Impacto na cadeia de abastecimento e na disponibilidade na Europa
Do ponto de vista operacional, consolidar toda a linha do iPhone em apenas algumas semanas exerce uma enorme pressão sobre a fabricação, a logística, a distribuição e o marketing . Essa pressão aumenta ainda mais quando novas tecnologias são introduzidas, como telas avançadas, designs dobráveis ou chips de última geração focados em inteligência artificial.
Ao escalonar os lançamentos, a Apple consegue distribuir melhor a carga de trabalho entre seus parceiros de fabricação , reduzindo gargalos e minimizando o risco de falta de estoque em mercados-chave durante as primeiras semanas. Para os consumidores europeus, isso se traduz em uma maior probabilidade de encontrar o modelo desejado na data prometida e com menos atrasos na entrega.
A mudança também permitiria um planejamento mais preciso das campanhas de marketing em países como a Espanha, onde operadoras e grandes redes varejistas normalmente vinculam suas promoções de outono ao lançamento do novo iPhone . Com duas ondas de aparelhos, as estratégias de subsídios, financiamento e recompra de modelos antigos poderiam ser adaptadas com maior flexibilidade.

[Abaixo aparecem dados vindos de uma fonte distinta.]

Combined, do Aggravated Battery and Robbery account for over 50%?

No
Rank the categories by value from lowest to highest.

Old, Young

Em paralelo, a Apple continuaria a impulsionar outras linhas de produtos: novas versões do iPad, MacBook, Mac mini e Mac Studio estão previstas para 2026 , além de uma atualização do Apple Watch e a expansão de serviços relacionados à conectividade via satélite e inteligência artificial. Tudo isso reforça a ideia de um cronograma de lançamentos mais espaçado, menos dependente de um único grande evento em setembro.

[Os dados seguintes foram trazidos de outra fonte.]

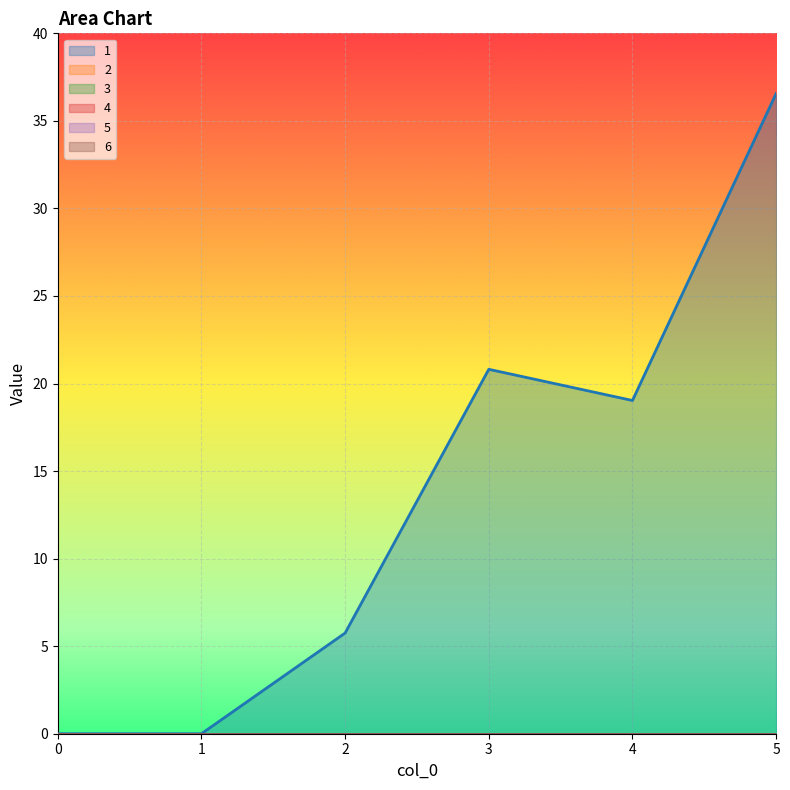

At which category does the chart reach its peak across all series?

5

O que esperar do iPhone 18 Pro, do modelo dobrável e do modelo padrão?
Embora a Apple não tenha confirmado nada oficialmente, os vazamentos sobre o iPhone 18 Pro e o 18 Pro Max concordam em vários pontos. Eles mencionam um novo processador A20 Pro construído em um processo de 2 nanômetros, um modem desenvolvido pela própria Apple, melhorias significativas na câmera — incluindo a possibilidade de abertura variável — e baterias de maior capacidade , embora isso resulte em aparelhos um pouco mais grossos e pesados.

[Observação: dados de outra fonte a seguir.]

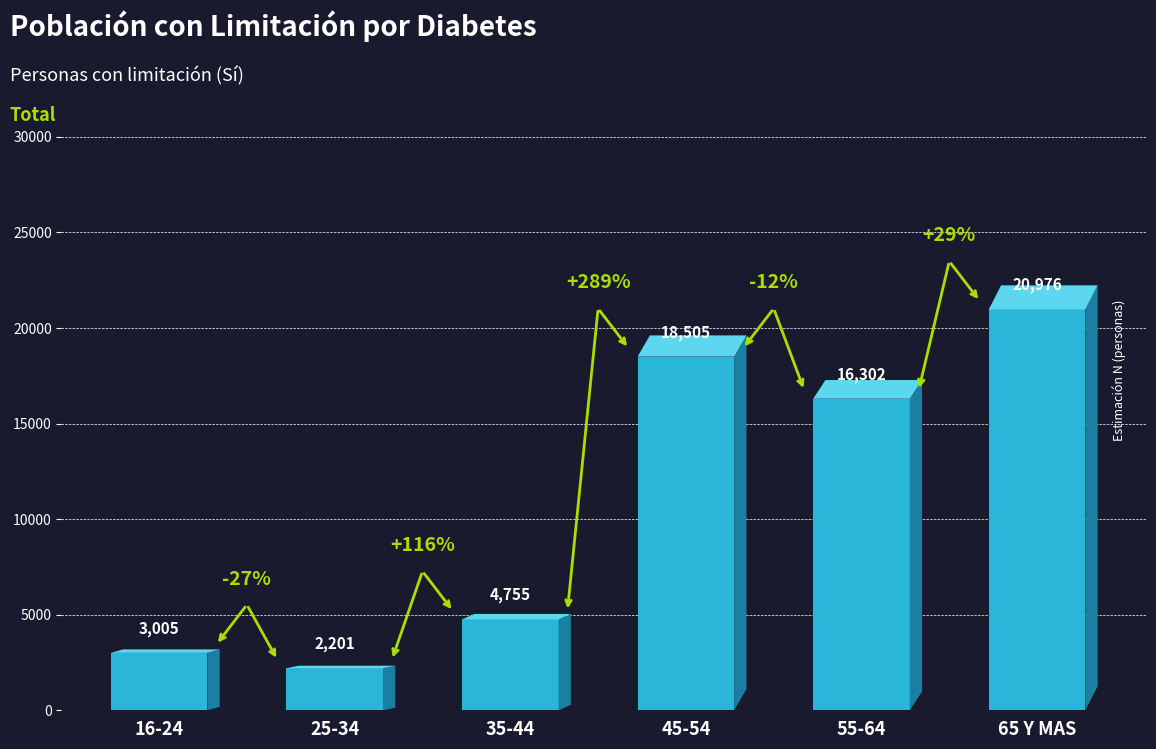

What is the maximum value shown in the chart?

20976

O iPhone dobrável , com lançamento previsto para o outono de 2026, teria um preço e exclusividade ainda maiores, consolidando-se como um produto de nicho dentro do catálogo. Na Europa, sua chegada serviria principalmente para estabelecer presença em um segmento onde fabricantes como a Samsung e algumas empresas chinesas já estão em vantagem.
O iPhone 18 padrão e o iPhone 18e são esperados para a primavera de 2027. É nesses modelos que se prevêem muitas das mudanças visuais mais marcantes, como a tela sem notch e a integração completa dos sensores sob o painel, desde que a tecnologia de tela esteja madura o suficiente para a produção em massa.
Em paralelo, foi mencionada a possibilidade de um iPhone Air de segunda geração , que poderia chegar por volta da mesma época, ampliando ainda mais as opções para quem busca um celular da Apple com um bom equilíbrio entre desempenho, peso e preço.
Com todos esses fatores em jogo, o adiamento do iPhone 18 padrão para 2027 parece ser uma estratégia que combina ambição técnica, reestruturação interna e visão de negócios de longo prazo . A Apple estaria disposta a romper com a rigidez de seu cronograma de lançamentos tradicional para se concentrar em um modelo básico mais inovador em termos de design e tela, distribuindo os lançamentos da linha iPhone 18 ao longo do ano para aumentar a visibilidade, estabilizar a receita e facilitar sua cadeia de suprimentos em mercados-chave como a Espanha e o restante da Europa.